╭──

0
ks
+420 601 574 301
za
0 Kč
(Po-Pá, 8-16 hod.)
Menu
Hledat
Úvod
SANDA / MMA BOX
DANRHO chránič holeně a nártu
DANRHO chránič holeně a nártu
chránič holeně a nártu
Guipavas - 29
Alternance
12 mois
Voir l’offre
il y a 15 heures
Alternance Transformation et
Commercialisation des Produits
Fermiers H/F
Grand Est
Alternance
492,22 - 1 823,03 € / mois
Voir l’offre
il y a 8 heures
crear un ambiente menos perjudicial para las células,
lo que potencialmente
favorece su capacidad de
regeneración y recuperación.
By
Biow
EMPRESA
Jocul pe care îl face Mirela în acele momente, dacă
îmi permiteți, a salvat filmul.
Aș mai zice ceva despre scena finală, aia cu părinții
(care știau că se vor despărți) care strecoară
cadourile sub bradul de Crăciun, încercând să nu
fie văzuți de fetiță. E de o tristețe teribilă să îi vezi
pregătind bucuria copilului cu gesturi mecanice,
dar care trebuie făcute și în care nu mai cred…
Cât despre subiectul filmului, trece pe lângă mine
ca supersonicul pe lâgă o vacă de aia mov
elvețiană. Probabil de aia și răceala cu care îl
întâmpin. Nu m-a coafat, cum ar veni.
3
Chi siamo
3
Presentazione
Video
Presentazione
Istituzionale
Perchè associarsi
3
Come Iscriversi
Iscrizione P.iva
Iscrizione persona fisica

╰──

## REQUIREMENT:
Could you write out the full data verbatim?

## SOLVED EXERCISE:
0
ks
+420 601 574 301
za
0 Kč
(Po-Pá, 8-16 hod.)
Menu
Hledat
Úvod
SANDA / MMA BOX
DANRHO chránič holeně a nártu
DANRHO chránič holeně a nártu
chránič holeně a nártu
Guipavas - 29
Alternance
12 mois
Voir l’offre
il y a 15 heures
Alternance Transformation et
Commercialisation des Produits
Fermiers H/F
Grand Est
Alternance
492,22 - 1 823,03 € / mois
Voir l’offre
il y a 8 heures
crear un ambiente menos perjudicial para las células,
lo que potencialmente
favorece su capacidad de
regeneración y recuperación.
By
Biow
EMPRESA
Jocul pe care îl face Mirela în acele momente, dacă
îmi permiteți, a salvat filmul.
Aș mai zice ceva despre scena finală, aia cu părinții
(care știau că se vor despărți) care strecoară
cadourile sub bradul de Crăciun, încercând să nu
fie văzuți de fetiță. E de o tristețe teribilă să îi vezi
pregătind bucuria copilului cu gesturi mecanice,
dar care trebuie făcute și în care nu mai cred…
Cât despre subiectul filmului, trece pe lângă mine
ca supersonicul pe lâgă o vacă de aia mov
elvețiană. Probabil de aia și răceala cu care îl
întâmpin. Nu m-a coafat, cum ar veni.
3
Chi siamo
3
Presentazione
Video
Presentazione
Istituzionale
Perchè associarsi
3
Come Iscriversi
Iscrizione P.iva
Iscrizione persona fisica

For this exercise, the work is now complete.